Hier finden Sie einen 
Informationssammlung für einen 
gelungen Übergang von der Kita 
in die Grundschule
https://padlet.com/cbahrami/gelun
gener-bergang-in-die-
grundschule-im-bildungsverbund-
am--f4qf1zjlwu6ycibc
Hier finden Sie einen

^^^^

Your task. Retype all of the data above line by line, keeping every word, letter, and line break unchanged.

Your response.
Hier finden Sie einen 
Informationssammlung für einen 
gelungen Übergang von der Kita 
in die Grundschule
https://padlet.com/cbahrami/gelun
gener-bergang-in-die-
grundschule-im-bildungsverbund-
am--f4qf1zjlwu6ycibc
Hier finden Sie einen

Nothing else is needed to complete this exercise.